Military Finance Report: What's the Value of a Military Retirement?

Sunday, June 23, 2013

What's the Value of a Military Retirement?

With all the talk about the Federal Reserve eventually raising interest rates, we should discuss how it affects the value of the military retirement.  As interest rates rise, the theoretical value of a military retirement is reduced.  This is because you can get a higher rate of return on safer, long-term assets with civilian 401(k)s or saving-account equivalents.  Also, the military retirement is fixed for that year and as mortgage rates and loan rates go up, it makes the retirement worth less than the previous year.  The COLA annual increase helps decrease the impact of rising interest rates.
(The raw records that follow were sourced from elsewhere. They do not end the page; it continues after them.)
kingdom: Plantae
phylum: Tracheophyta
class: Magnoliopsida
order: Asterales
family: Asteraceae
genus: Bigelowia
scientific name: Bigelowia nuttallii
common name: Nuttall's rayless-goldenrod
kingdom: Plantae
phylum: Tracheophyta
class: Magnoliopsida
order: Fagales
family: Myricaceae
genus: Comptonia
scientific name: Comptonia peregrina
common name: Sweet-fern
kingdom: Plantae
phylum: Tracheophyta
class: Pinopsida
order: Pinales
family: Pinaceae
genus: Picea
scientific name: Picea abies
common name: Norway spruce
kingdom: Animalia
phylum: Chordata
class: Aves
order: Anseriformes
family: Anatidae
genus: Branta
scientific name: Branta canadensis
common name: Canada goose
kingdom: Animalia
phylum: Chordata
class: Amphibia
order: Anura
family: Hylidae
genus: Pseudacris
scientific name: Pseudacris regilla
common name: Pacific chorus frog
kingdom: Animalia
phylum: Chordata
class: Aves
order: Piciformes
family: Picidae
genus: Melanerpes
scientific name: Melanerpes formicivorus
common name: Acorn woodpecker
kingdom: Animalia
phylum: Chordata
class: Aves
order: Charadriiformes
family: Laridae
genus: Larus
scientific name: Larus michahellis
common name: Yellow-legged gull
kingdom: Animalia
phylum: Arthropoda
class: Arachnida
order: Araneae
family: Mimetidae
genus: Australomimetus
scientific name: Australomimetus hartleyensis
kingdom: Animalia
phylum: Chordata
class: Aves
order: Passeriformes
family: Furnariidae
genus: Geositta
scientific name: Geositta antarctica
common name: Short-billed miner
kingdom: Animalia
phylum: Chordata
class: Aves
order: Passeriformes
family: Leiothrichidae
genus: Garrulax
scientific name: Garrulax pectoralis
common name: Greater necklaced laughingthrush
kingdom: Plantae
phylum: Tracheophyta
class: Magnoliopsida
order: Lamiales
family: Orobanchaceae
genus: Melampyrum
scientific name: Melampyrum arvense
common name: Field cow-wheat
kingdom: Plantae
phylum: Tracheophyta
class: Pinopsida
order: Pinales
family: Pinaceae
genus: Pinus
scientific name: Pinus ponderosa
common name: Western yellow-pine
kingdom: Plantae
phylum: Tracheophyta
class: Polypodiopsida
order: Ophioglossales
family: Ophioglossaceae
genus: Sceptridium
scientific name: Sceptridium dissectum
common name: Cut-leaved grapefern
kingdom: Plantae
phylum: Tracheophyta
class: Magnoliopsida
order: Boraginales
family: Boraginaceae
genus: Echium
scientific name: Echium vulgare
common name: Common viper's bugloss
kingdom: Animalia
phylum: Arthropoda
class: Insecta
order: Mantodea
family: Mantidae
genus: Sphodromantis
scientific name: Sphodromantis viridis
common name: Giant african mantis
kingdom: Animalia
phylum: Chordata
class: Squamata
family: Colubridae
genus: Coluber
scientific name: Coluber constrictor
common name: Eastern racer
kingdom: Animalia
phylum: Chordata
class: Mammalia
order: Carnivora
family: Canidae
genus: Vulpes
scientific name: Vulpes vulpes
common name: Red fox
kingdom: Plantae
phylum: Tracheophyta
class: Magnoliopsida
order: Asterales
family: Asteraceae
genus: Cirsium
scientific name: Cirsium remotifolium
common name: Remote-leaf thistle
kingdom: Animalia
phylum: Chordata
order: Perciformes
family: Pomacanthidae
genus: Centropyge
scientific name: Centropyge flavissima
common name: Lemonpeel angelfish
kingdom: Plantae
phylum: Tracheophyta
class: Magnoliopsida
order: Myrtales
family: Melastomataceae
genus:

If an O4 with 20 years was about to retire this year (2013), he or she could expect to receive $43,702, annually, before taxes in retirement ($7,283.70/50% * 12 months).  To generate this annual income, one would have to invest in the safest, longest-term asset and the usual measure for this is the 30-year US government bond which currently yields 3.567%.  The value of the retirement at this interest rate is $1,225,175.  This is all theoretical and the only practical use would be to compare what you would have had in a 401(k) after 20 years in a civilian company.

Using the same assumptions, an E7 at 20 years would expect to receive $25,970 before taxes.  The value of the retirement would be $728,074.

If the 30-year bond interest rate goes up 1% to 4.567%, then the O4's retirement value would decrease to $956,913 and the E7's to $568,653.  Again, these values are theoretical, but it is important to know that fixed incomes, like a military retirement, is worth "less" in an environment of higher interest rates.